Extend to elder and child editions on the same system. Family authorization, guardian recovery and derived sub-credentials open in sequence.

Phase 3

Cross-jurisdiction

Inter-recognition with other jurisdictions on the same standards. Wallets, settlement and additional services become regulated extensions, not preconditions.

Every phase corresponds to a set of controls already in place — boundary before feature, audit before scale, trust before expansion. It is a slowness, and it is also the patience required to make something worthy of being trusted.

FAQ

Answer the easy misreadings honestly,
so the harder conversations can be about substance.

This section is written for government reviewers and procurement partners. The easier misreadings are addressed first — so the harder discussions can be about substance. An institution that welcomes being questioned first, and discussed afterward, has begun to deserve the trust it asks for.

QUESTION 01

Does Meridian Phone issue identity?

No. The phone does not issue MID or MCID. Issuance authority remains with accredited bodies. The device carries, assists, records and protects.

QUESTION 02

Is Care a medical device?

No. Care offers companionship and advisory prompts (fall alerts, medication reminders) — no diagnosis, treatment or prescription. Medical compliance belongs on dedicated devices.

QUESTION 03

Where does the Kids "student identity" come from?

From a parent-derived sub-credential under explicit parental authorization — not issued directly by a school. This stays within Path A.

QUESTION 04

Does losing the phone mean losing identity?

No. With MPC threshold cryptography, no single share of the key can act alone. Through guardian and re-verification flows, access is restored on a new device.

QUESTION 05

Does identity data live on chain?

No. Only verifiable proofs — hashes, status and timestamps — are anchored on chain. Source identity material stays inside controlled environments and can be deleted when required.

QUESTION 06

Which jurisdictions is this for?

Jurisdictions with clear digital identity legislation, an accredited issuer and a willingness to adopt open standards (W3C, FIDO, ISO).

QUESTION 07

Why a phone, and not just an app?

Because identity is not only a sign-in step; it needs a trusted hardware root. An app can be uninstalled, replaced, screenshotted; a device made with care can hold the boundary at the hardware level (TEE + SE), so that "carrying an identity" is no longer just a software promise — it becomes a fact of physical structure.

QUESTION 08

How does this relate to Apple Wallet, EUDI Wallet, and others?

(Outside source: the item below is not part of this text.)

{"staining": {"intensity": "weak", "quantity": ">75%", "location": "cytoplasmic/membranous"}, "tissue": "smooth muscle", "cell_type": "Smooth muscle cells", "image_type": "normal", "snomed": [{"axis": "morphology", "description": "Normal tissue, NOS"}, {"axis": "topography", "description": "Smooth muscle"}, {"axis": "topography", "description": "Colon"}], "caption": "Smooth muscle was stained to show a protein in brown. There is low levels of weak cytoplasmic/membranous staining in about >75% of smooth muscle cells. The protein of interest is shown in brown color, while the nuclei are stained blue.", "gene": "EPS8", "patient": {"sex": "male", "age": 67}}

Complementary, not exclusive. Apple Wallet is a commercial ticket and credential container; EUDI is the EU's official wallet framework; Meridian Phone is a device aligned with W3C, FIDO and ISO standards, and is designed to interoperate with both in jurisdictions where it operates — not locking out, not replacing, and not pretending to solve what they were never meant to solve.

Next step

Place a digital identity, with care, in a person's hand.

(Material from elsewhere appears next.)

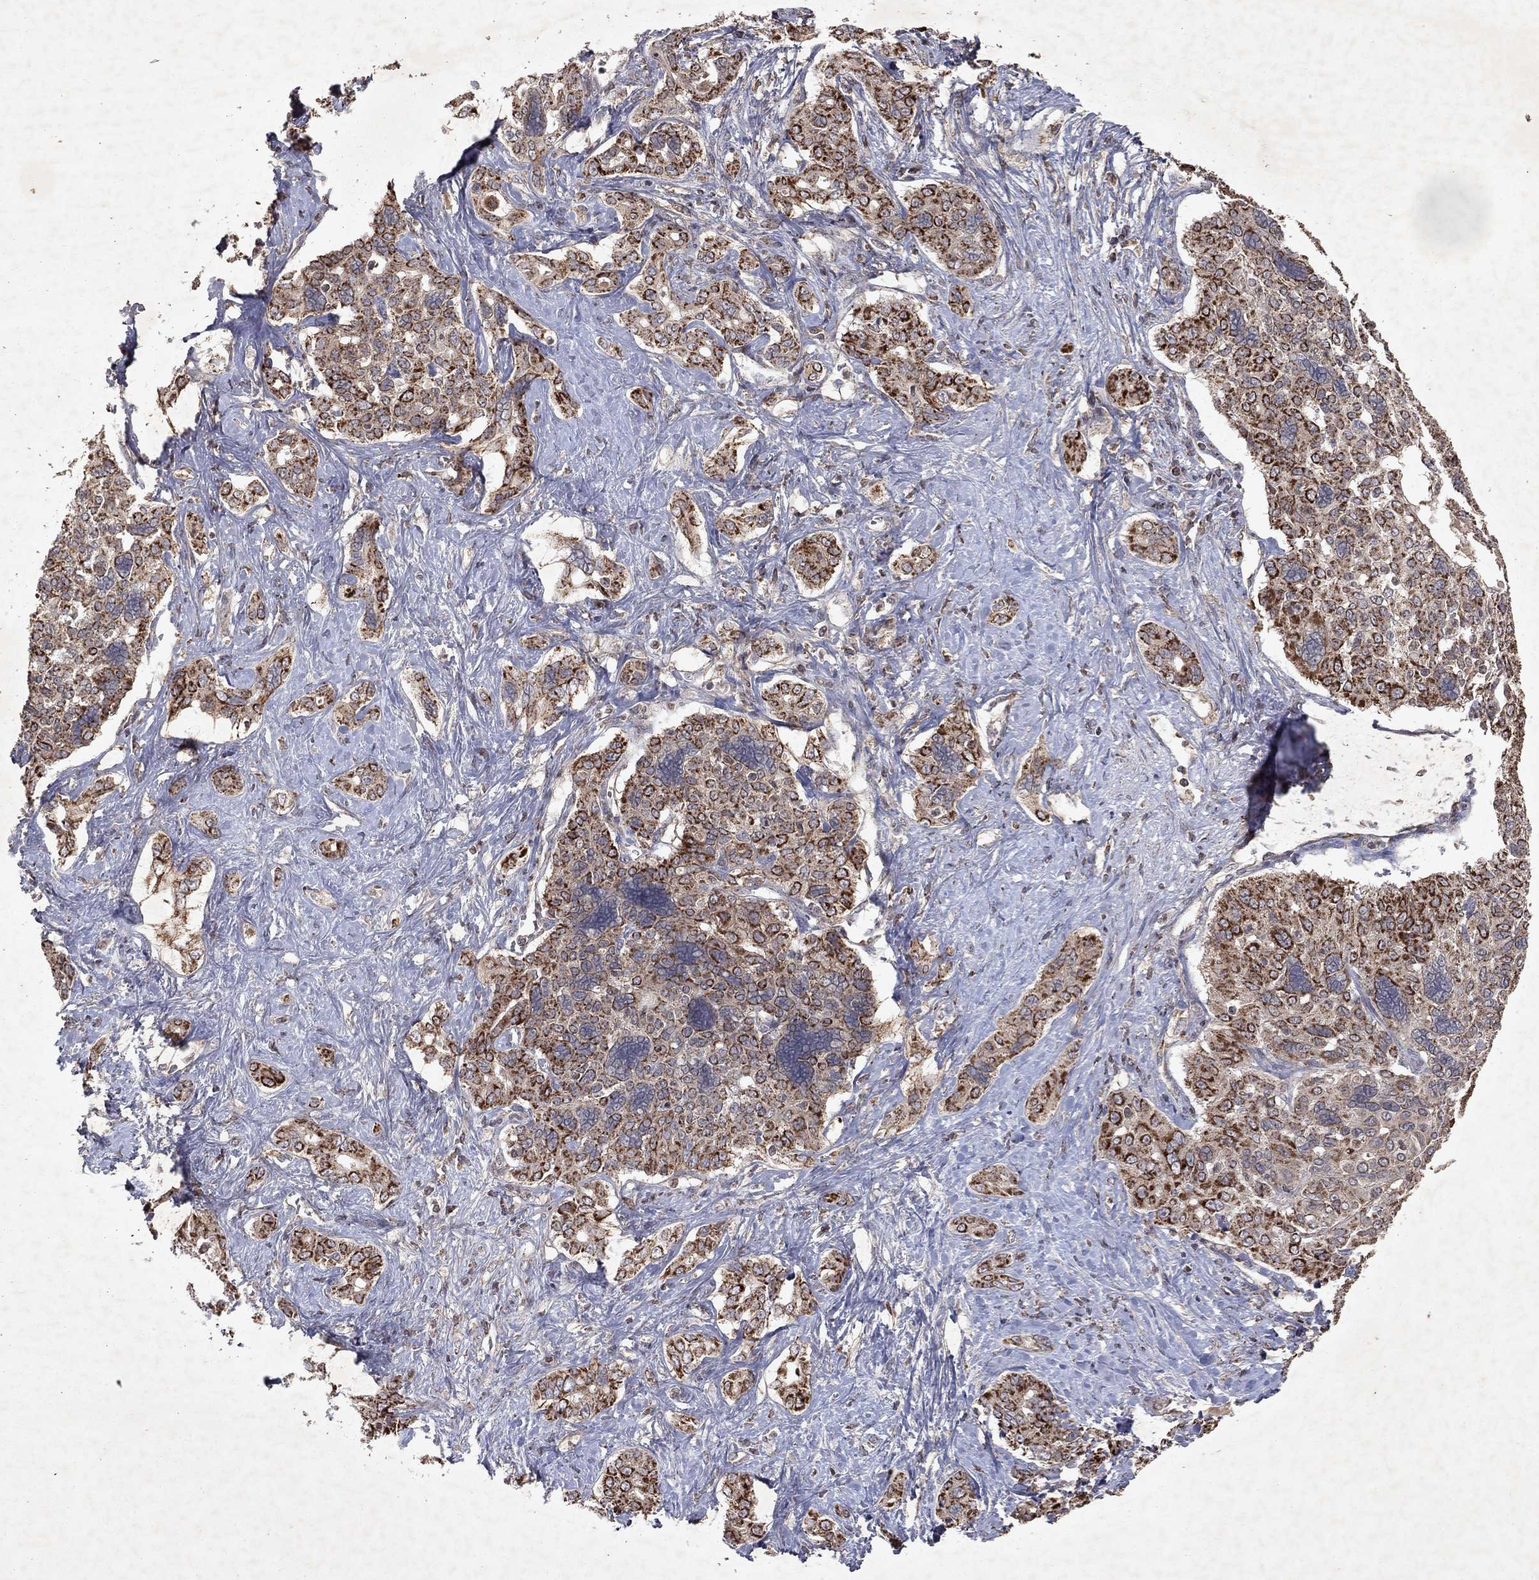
{"staining": {"intensity": "strong", "quantity": ">75%", "location": "cytoplasmic/membranous"}, "tissue": "liver cancer", "cell_type": "Tumor cells", "image_type": "cancer", "snomed": [{"axis": "morphology", "description": "Cholangiocarcinoma"}, {"axis": "topography", "description": "Liver"}], "caption": "Immunohistochemistry (IHC) (DAB) staining of human liver cancer (cholangiocarcinoma) displays strong cytoplasmic/membranous protein staining in approximately >75% of tumor cells. (brown staining indicates protein expression, while blue staining denotes nuclei).", "gene": "PYROXD2", "patient": {"sex": "female", "age": 47}}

Whether a digital age is worth looking forward to has less to do with how fast it runs than with whether it can gently carry an ordinary person — whether it can keep an elder from facing a new age alone; whether the first piece of identity a child ever holds can be one looked after with care; whether an adult can put the few most important things of a day onto a single device worth trusting. Meridian Phone does not try to replace institutions, and it does not try to replace trust. It only wants to be the thing of this age — a place where a relationship that has already been recognised can be carried, gracefully and safely and across generations, into a single person's hand.